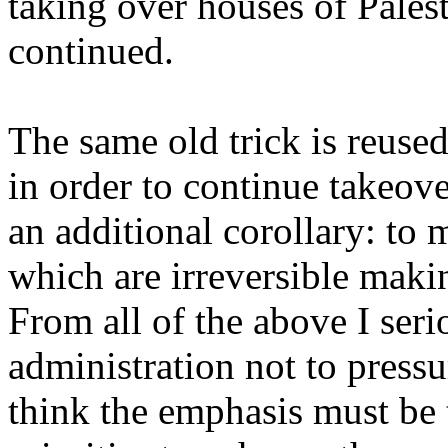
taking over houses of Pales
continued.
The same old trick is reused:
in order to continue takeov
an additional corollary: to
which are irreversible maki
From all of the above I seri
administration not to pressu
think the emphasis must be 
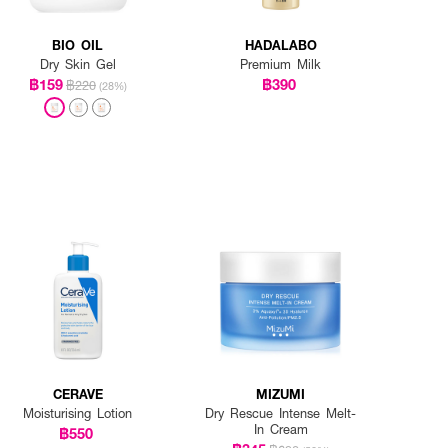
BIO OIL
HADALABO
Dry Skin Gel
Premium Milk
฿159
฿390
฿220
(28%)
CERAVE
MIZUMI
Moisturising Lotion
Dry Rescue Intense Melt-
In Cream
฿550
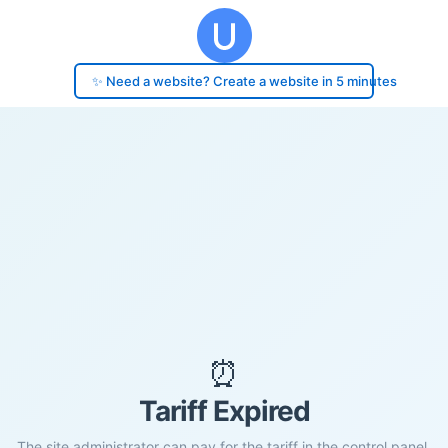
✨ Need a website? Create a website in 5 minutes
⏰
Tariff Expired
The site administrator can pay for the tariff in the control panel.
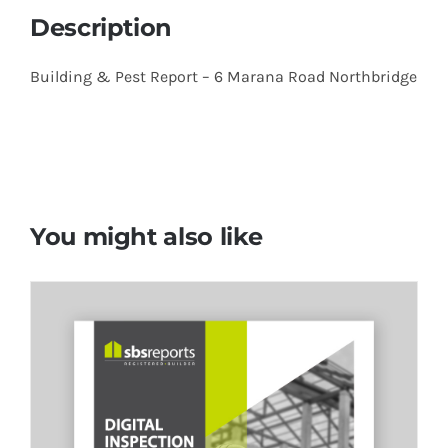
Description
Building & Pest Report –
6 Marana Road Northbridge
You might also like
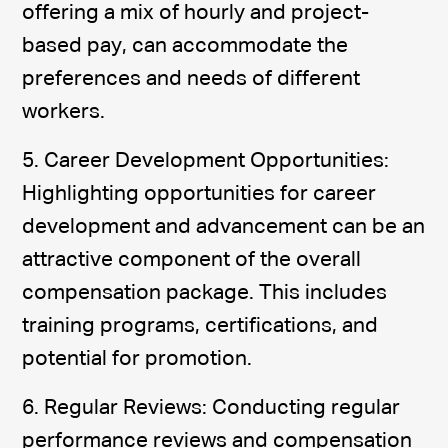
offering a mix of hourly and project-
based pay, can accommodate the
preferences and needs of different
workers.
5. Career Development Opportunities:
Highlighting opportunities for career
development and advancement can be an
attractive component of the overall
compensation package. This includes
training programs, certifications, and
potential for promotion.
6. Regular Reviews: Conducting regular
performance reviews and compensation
● ● ● ● ●
WHAT TO DO
Please write out all of the data verbatim, with no pictures in the copy.

REPLY TO THE EXERCISE
taking over houses of Pales
continued.
The same old trick is reused:
in order to continue takeov
an additional corollary: to
which are irreversible maki
From all of the above I seri
administration not to pressu
think the emphasis must be 
BIO OIL
HADALABO
Dry Skin Gel
Premium Milk
฿159
฿390
฿220
(28%)
CERAVE
MIZUMI
Moisturising Lotion
Dry Rescue Intense Melt-
In Cream
฿550
✨ Need a website? Create a website in 5 minutes
⏰
Tariff Expired
The site administrator can pay for the tariff in the control panel.
Description
Building & Pest Report –
6 Marana Road Northbridge
You might also like
offering a mix of hourly and project-
based pay, can accommodate the
preferences and needs of different
workers.
5. Career Development Opportunities:
Highlighting opportunities for career
development and advancement can be an
attractive component of the overall
compensation package. This includes
training programs, certifications, and
potential for promotion.
6. Regular Reviews: Conducting regular
performance reviews and compensation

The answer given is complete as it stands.